Manthra: Ceux qu´on va voir ont une puissance inouie mais malheureusement il n´en est pas de même concernant leur finesse d´esprit.
Kéia: Manthra! Commence pas!
La Leitorine émit un léger grognement, et Kéia garda le silence.
Ils traversèrentun dédale de rue où les gamins jouaient pieds nus dans la neige, habillés en Gavroche, au milieu des adultes tous plus grands que la moyenne humaine, et de leurs symbiotes.
Les trois (quatre si on compte celui qui n´est utile que pour l´entrée) arrivèrent devant un immense portail de métal noir, en plein centre, dan un quartier où les gens étaient pour la plupart habillés de costumes noirs, même les femmes (qui étaient parfois difficiles à différencier des hommes puisque ceux-ci portaient aussi les cheveux longs parfois, et elles n´avaient pas toujours grand chose à envier à la musculature masculine). Derrière se trouvait un escalier dont la largeur était impressionnante et masquait la longueur. Tout en haut, une autre muraille, moins grande que la pricipale, était coupée en son centre par un autre portail, beucoup plus important que celui du bas.
Manthra stoppa assez loin du portail mais ne laissa pas Goran descendre (celui-ci n´eut pas l´air d´en avoir envie, d´ailleurs).
Kéia, elle s´avança vers un des molosses qui gardaient l´entrée, et bien qu´elle même fit plus d´1m80, l´homme la dépassait de plusieurs têtes.

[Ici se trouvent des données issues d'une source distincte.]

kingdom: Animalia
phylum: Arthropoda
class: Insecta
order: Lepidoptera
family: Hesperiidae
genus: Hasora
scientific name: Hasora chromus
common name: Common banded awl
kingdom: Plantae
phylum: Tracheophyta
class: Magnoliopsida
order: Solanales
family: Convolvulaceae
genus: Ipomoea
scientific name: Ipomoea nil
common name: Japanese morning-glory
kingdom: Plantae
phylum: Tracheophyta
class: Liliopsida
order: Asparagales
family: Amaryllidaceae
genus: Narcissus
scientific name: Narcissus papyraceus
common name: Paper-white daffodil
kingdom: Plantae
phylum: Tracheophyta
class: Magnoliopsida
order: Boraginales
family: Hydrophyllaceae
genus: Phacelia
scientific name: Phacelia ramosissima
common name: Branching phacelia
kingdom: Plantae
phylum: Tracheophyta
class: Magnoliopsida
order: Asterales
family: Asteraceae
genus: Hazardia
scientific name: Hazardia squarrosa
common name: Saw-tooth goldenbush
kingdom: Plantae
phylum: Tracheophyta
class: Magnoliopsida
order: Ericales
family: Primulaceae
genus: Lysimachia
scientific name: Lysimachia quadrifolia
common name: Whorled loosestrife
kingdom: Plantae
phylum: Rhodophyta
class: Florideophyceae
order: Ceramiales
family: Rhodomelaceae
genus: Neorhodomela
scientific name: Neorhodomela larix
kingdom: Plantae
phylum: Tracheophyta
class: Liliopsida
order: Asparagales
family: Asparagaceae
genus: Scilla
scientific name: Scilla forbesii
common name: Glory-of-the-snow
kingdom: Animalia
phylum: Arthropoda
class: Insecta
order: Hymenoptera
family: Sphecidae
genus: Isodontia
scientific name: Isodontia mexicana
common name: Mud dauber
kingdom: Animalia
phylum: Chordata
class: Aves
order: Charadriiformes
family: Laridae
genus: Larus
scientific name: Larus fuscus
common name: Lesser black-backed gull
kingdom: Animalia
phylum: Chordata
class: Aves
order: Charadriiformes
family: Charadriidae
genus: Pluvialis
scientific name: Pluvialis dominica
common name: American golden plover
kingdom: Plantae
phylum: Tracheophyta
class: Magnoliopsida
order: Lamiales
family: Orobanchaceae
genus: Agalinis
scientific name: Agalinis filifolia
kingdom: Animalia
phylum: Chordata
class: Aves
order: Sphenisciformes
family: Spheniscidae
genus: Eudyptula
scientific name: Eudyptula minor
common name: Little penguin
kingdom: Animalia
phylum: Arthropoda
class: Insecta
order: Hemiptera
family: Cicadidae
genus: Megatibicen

Kéia: Nous sommes attendus au château.
Garde: Votre nom.
Kéia: Adamanthe.
Garde: Une minute.
Il fit une pression de l´index sur un dispositif plaqué à son oreille et un petit écran vint se placer devant son oeil.
Un visage apparut sur l´écran et la voix de cette personne (masculine) donna son accord au garde qui retira l´écran.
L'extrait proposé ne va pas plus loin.